DATA PROVIDED:
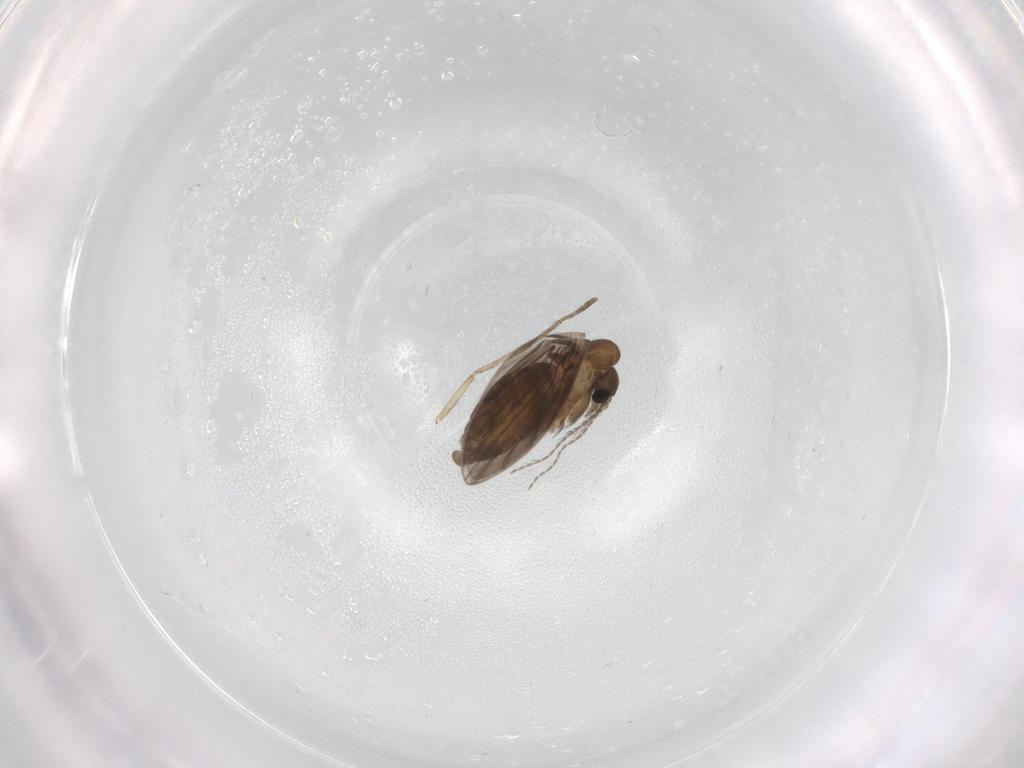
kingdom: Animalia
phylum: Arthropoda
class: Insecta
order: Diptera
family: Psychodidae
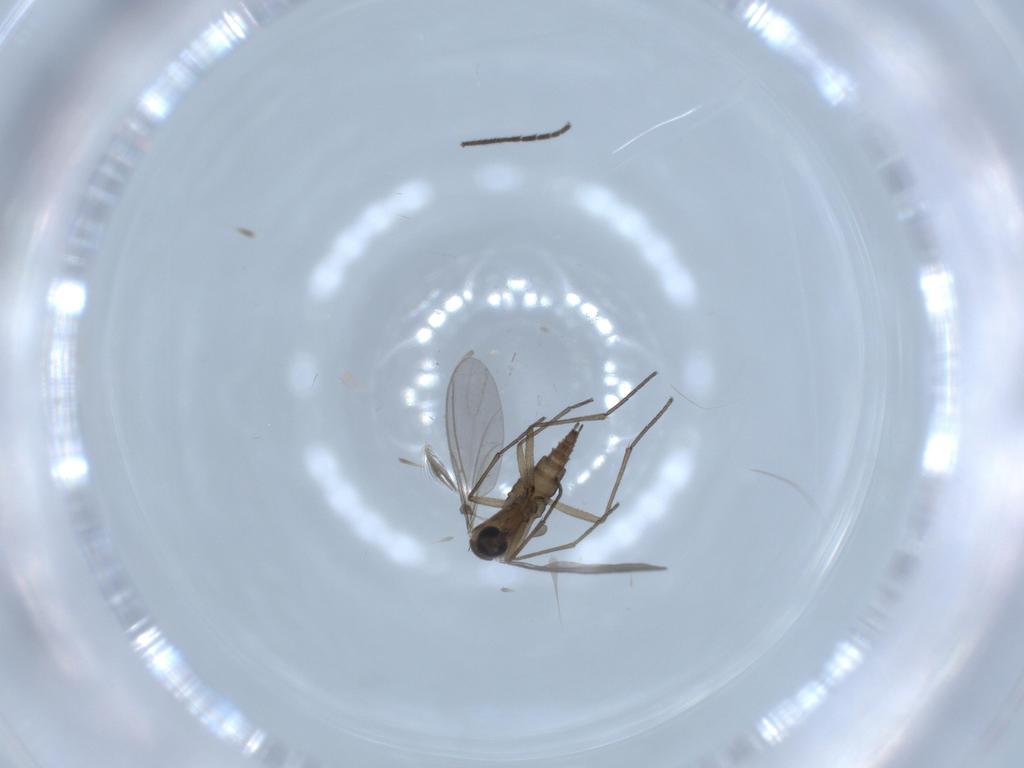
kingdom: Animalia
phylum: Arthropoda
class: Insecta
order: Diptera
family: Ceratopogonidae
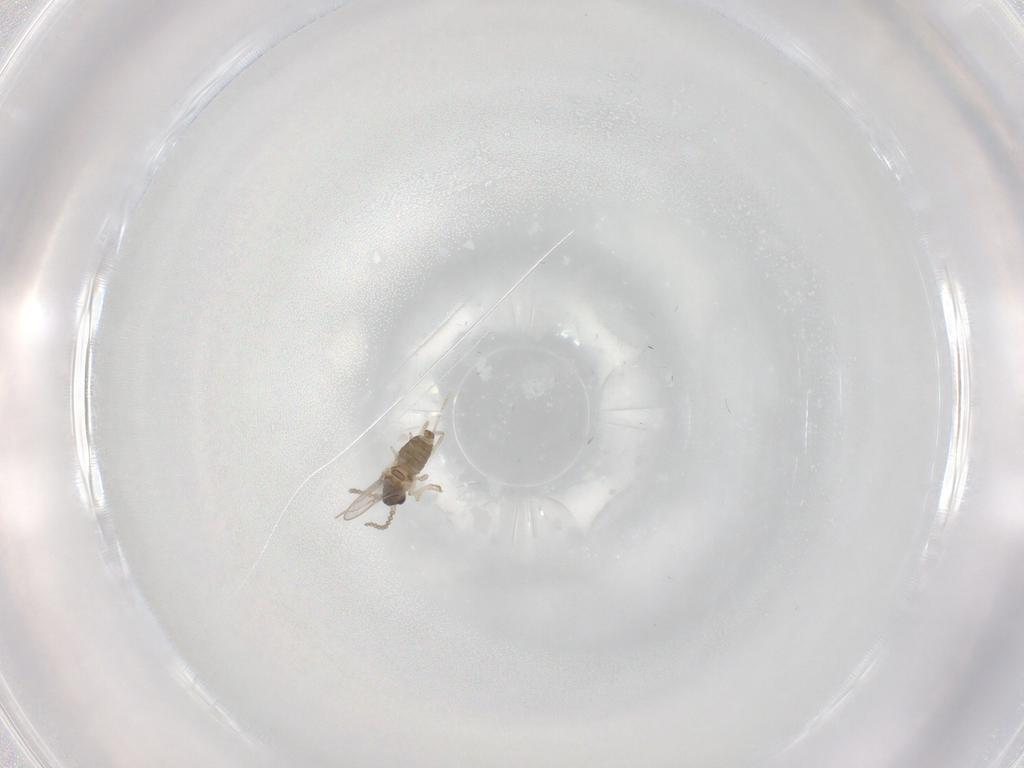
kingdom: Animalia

EXERCISE OBJECTIVE: Copy the lines of every record above word for word, leaving out the pictures.

REPLY:
kingdom: Animalia
phylum: Arthropoda
class: Insecta
order: Diptera
family: Psychodidae
kingdom: Animalia
phylum: Arthropoda
class: Insecta
order: Diptera
family: Ceratopogonidae
kingdom: Animalia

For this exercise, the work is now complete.